Unusual ingredient: Monbazillac AOC (along with Clear Creek Apple Brandy and Green Chartreuse.
Here's the key portion:
The local classic was the Oregon-grown and Portland-distilled Clear Creek Apple Brandy. The world classic was the iconic and inimitable Green Chartreuse, that beloved ancient herbal elixir from the Carthusian monks. The surprise ingredient was Monbazillac AOC, a luscious sweet white wine from the village of Monbazillac on the Dordogne River, just inland from Bordeaux. It is somewhat similar to its more famous cousin, Sauternes, although lighter and a bit less intense. The grapes are the same---Semillon, Sauvignon Blanc and Muscadelle---but Monbazillac usually has more of the Muscadelle in the blend, which gives if more florality and a lighter texture. The grapes, as in Sauternes, do have to be effected by the “noble rot”, the botrytis cynerea mold that inflicts only certain grapes in humid zones and serves to concentrate the sugars to confectionary levels.

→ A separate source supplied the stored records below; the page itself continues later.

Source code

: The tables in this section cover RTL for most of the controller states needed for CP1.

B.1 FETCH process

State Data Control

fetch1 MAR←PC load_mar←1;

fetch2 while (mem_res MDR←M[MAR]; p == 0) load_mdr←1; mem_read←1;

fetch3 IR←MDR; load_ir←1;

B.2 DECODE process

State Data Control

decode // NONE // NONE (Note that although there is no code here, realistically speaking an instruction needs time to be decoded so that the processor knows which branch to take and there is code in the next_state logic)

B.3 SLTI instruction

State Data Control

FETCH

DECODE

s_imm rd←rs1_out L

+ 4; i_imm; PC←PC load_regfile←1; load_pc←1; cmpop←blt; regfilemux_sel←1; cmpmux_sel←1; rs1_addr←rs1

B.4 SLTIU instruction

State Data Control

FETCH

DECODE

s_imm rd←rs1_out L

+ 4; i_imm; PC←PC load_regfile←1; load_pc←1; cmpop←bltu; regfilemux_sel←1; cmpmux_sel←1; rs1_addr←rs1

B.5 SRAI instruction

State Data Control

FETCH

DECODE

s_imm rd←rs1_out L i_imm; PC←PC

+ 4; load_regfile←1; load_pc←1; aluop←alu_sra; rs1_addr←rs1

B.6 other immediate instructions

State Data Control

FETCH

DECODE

When the Widow’s Kiss is served up, it is visually gorgeous, a delicate golden yellow leaning toward polished bronze that catches the ambient light and seems to glow from within. On the nose it is equally charming, with promises of favors and flavors to come. And on the palate it manages to adroitly pull off that hard-to-achieve but eagerly desired perfect balance, with clean, crisp, alcoholically driven and precisely delineated ingredients. The apple fruit is there. On the other side, the herbaceous tang of Chartreuse is definitively there. But in the middle, and embracing the apple and herb on each side, is the light velvety touch of the Monbazillac. And, yes, it seems the three harmonize beautifully without in any way losing the essential character and definition of each.